The ruins of the community have been maintained and the suspension bridge rebuilt as a memorial to the hard lives that people led as recently as fifty years ago. A signpost indicates the point to leave the main highway and a dirt road leads to a car park. From here a good trail leads down through woods for less than 2km to the ruins of the village where it joins the East Coast Trail that hugs the Avalon coastline. All that is left of the village are the stone bases of the houses and the few timbers that weren’t wash away in 1966. All very poignant.
We walked onto the suspension bridge and had the wonderful sight of two seals sunbathing on the rocks far below. Following the East Coast Trail which travels northwards across the bridge, we reached the mouth of the La Manche inlet and had a great view along the coast and out into the Atlantic. It was a lovely, warm, sunny day which made it hard to imagine the storm that destroyed these hardy people’s livelihoods.
Back in the car, our journey took us southwards to the township of Ferryland, an Anglicisation of the original French name of Forillon. Ferryland was established in the 1600’s as a base for fishing fleets. One visitor in those days was none other than Sir Walter Raleigh.

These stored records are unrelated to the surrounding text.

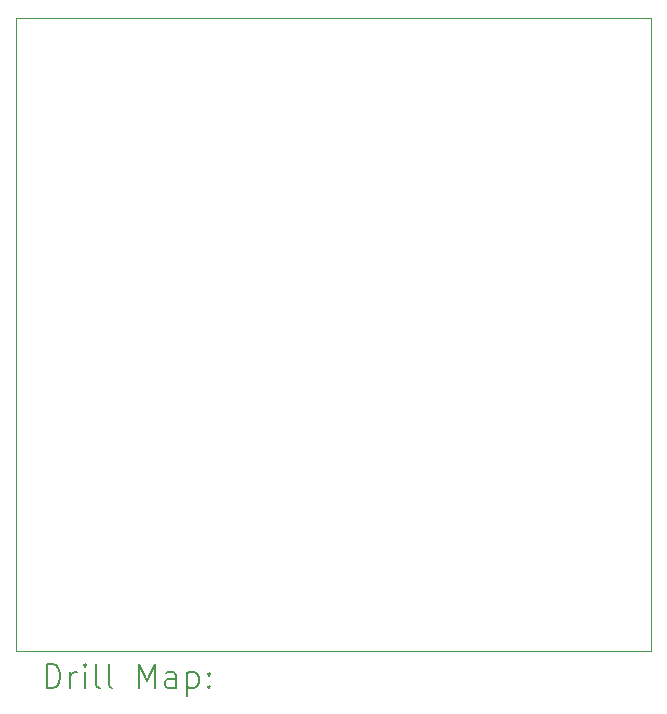
<source format=gbr>
%TF.GenerationSoftware,KiCad,Pcbnew,8.0.5*%
%TF.CreationDate,2025-03-07T15:27:17-05:00*%
%TF.ProjectId,TrainTrackerTest,54726169-6e54-4726-9163-6b6572546573,rev?*%
%TF.SameCoordinates,Original*%
%TF.FileFunction,Drillmap*%
%TF.FilePolarity,Positive*%
%FSLAX45Y45*%
G04 Gerber Fmt 4.5, Leading zero omitted, Abs format (unit mm)*
G04 Created by KiCad (PCBNEW 8.0.5) date 2025-03-07 15:27:17*
%MOMM*%
%LPD*%
G01*
G04 APERTURE LIST*
%ADD10C,0.050000*%
%ADD11C,0.200000*%
G04 APERTURE END LIST*
D10*
X6787000Y-5136000D02*
X12162000Y-5136000D01*
X12162000Y-10497820D01*
X6787000Y-10497820D01*
X6787000Y-5136000D01*
D11*
X7045277Y-10811804D02*
X7045277Y-10611804D01*
X7045277Y-10611804D02*
X7092896Y-10611804D01*
X7092896Y-10611804D02*
X7121467Y-10621328D01*
X7121467Y-10621328D02*
X7140515Y-10640375D01*
X7140515Y-10640375D02*
X7150039Y-10659423D01*
X7150039Y-10659423D02*
X7159562Y-10697518D01*
X7159562Y-10697518D02*
X7159562Y-10726090D01*
X7159562Y-10726090D02*
X7150039Y-10764185D01*
X7150039Y-10764185D02*
X7140515Y-10783232D01*
X7140515Y-10783232D02*
X7121467Y-10802280D01*
X7121467Y-10802280D02*
X7092896Y-10811804D01*
X7092896Y-10811804D02*
X7045277Y-10811804D01*
X7245277Y-10811804D02*
X7245277Y-10678470D01*
X7245277Y-10716566D02*
X7254801Y-10697518D01*
X7254801Y-10697518D02*
X7264324Y-10687994D01*
X7264324Y-10687994D02*
X7283372Y-10678470D01*
X7283372Y-10678470D02*
X7302420Y-10678470D01*
X7369086Y-10811804D02*
X7369086Y-10678470D01*
X7369086Y-10611804D02*
X7359562Y-10621328D01*
X7359562Y-10621328D02*
X7369086Y-10630851D01*
X7369086Y-10630851D02*
X7378610Y-10621328D01*
X7378610Y-10621328D02*
X7369086Y-10611804D01*
X7369086Y-10611804D02*
X7369086Y-10630851D01*
X7492896Y-10811804D02*
X7473848Y-10802280D01*
X7473848Y-10802280D02*
X7464324Y-10783232D01*
X7464324Y-10783232D02*
X7464324Y-10611804D01*
X7597658Y-10811804D02*
X7578610Y-10802280D01*
X7578610Y-10802280D02*
X7569086Y-10783232D01*
X7569086Y-10783232D02*
X7569086Y-10611804D01*
X7826229Y-10811804D02*
X7826229Y-10611804D01*
X7826229Y-10611804D02*
X7892896Y-10754661D01*
X7892896Y-10754661D02*
X7959562Y-10611804D01*
X7959562Y-10611804D02*
X7959562Y-10811804D01*
X8140515Y-10811804D02*
X8140515Y-10707042D01*
X8140515Y-10707042D02*
X8130991Y-10687994D01*
X8130991Y-10687994D02*
X8111943Y-10678470D01*
X8111943Y-10678470D02*
X8073848Y-10678470D01*
X8073848Y-10678470D02*
X8054801Y-10687994D01*
X8140515Y-10802280D02*
X8121467Y-10811804D01*
X8121467Y-10811804D02*
X8073848Y-10811804D01*
X8073848Y-10811804D02*
X8054801Y-10802280D01*
X8054801Y-10802280D02*
X8045277Y-10783232D01*
X8045277Y-10783232D02*
X8045277Y-10764185D01*
X8045277Y-10764185D02*
X8054801Y-10745137D01*
X8054801Y-10745137D02*
X8073848Y-10735613D01*
X8073848Y-10735613D02*
X8121467Y-10735613D01*
X8121467Y-10735613D02*
X8140515Y-10726090D01*
X8235753Y-10678470D02*
X8235753Y-10878470D01*
X8235753Y-10687994D02*
X8254801Y-10678470D01*
X8254801Y-10678470D02*
X8292896Y-10678470D01*
X8292896Y-10678470D02*
X8311943Y-10687994D01*
X8311943Y-10687994D02*
X8321467Y-10697518D01*
X8321467Y-10697518D02*
X8330991Y-10716566D01*
X8330991Y-10716566D02*
X8330991Y-10773709D01*
X8330991Y-10773709D02*
X8321467Y-10792756D01*
X8321467Y-10792756D02*
X8311943Y-10802280D01*
X8311943Y-10802280D02*
X8292896Y-10811804D01*
X8292896Y-10811804D02*
X8254801Y-10811804D01*
X8254801Y-10811804D02*
X8235753Y-10802280D01*
X8416705Y-10792756D02*
X8426229Y-10802280D01*
X8426229Y-10802280D02*
X8416705Y-10811804D01*
X8416705Y-10811804D02*
X8407182Y-10802280D01*
X8407182Y-10802280D02*
X8416705Y-10792756D01*
X8416705Y-10792756D02*
X8416705Y-10811804D01*
X8416705Y-10687994D02*
X8426229Y-10697518D01*
X8426229Y-10697518D02*
X8416705Y-10707042D01*
X8416705Y-10707042D02*
X8407182Y-10697518D01*
X8407182Y-10697518D02*
X8416705Y-10687994D01*
X8416705Y-10687994D02*
X8416705Y-10707042D01*
M02*

</source>
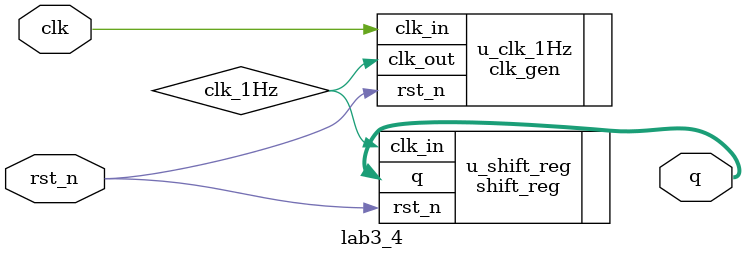
<source format=v>
module lab3_4
(
    input clk,
    input rst_n,

    output [7:0] q
);

localparam period_1Hz = 1;
localparam bit_num = 30;

wire clk_1Hz;

//1Hz clock generater
clk_gen 
#(
 .period(period_1Hz),
 .bit_num(bit_num)
)
u_clk_1Hz
(
  .clk_in(clk),
  .rst_n(rst_n),

  .clk_out(clk_1Hz)
);

//binary counter
shift_reg u_shift_reg 
(
  .clk_in(clk_1Hz),
  .rst_n(rst_n),
  .q(q)
);
endmodule

</source>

Nowadays this is a small community which has become an archaeological site, unearthing the history of the early occupations. The Colony of Avalon at Ferryland is recognized as the best preserved early English colonial site in North America. The museum and associated works were closed.
[as we discovered throughout the province, the majority of public sites close on Labour Day (early September) for the winter]
However, we could see a striking lighthouse on a spit of land that stretched out into the ocean. We parked the car and set out on the 1km rough road to reach it. The lighthouse is of typical Canadian Maritime style, a red painted stack with a white lantern on top and a red roof on top of that. The lantern has been automated for some years but the lighthouse keeper’s accommodation has been put to a novel use to raise money for on-going maintenance. It is now a kitchen specialising in picnics. And these picnics are so popular that they have to booked in advance. Today’s picnic had just finished, the guests were making their ways back to their cars. It was nice to have the place to ourselves.
The headland around the lighthouse is great place for whale and bird watching in the spring and summer but now, apart from the odd seagull, the wildlife has started to migrate as winter approaches. We were disappointed at the lack of whales but we still could enjoy the wonderful scenery and the walking.
Ferryland was as far south as we went. Heading back to St John’s the first place we passed was Cape Broyle, a small township where every business seemed to owned by the Daltons. Earlier we had stopped at Dalton’s Supermarket and bought coffee, buns, granola bars and fruit. And also, we couldn’t resist buying some famous Scottish “Tunnock’s Caramel Wafers”. How they came to be on sale in this remote part of the world is anyone’s guess.
Tomorrow we would start to explore further afield.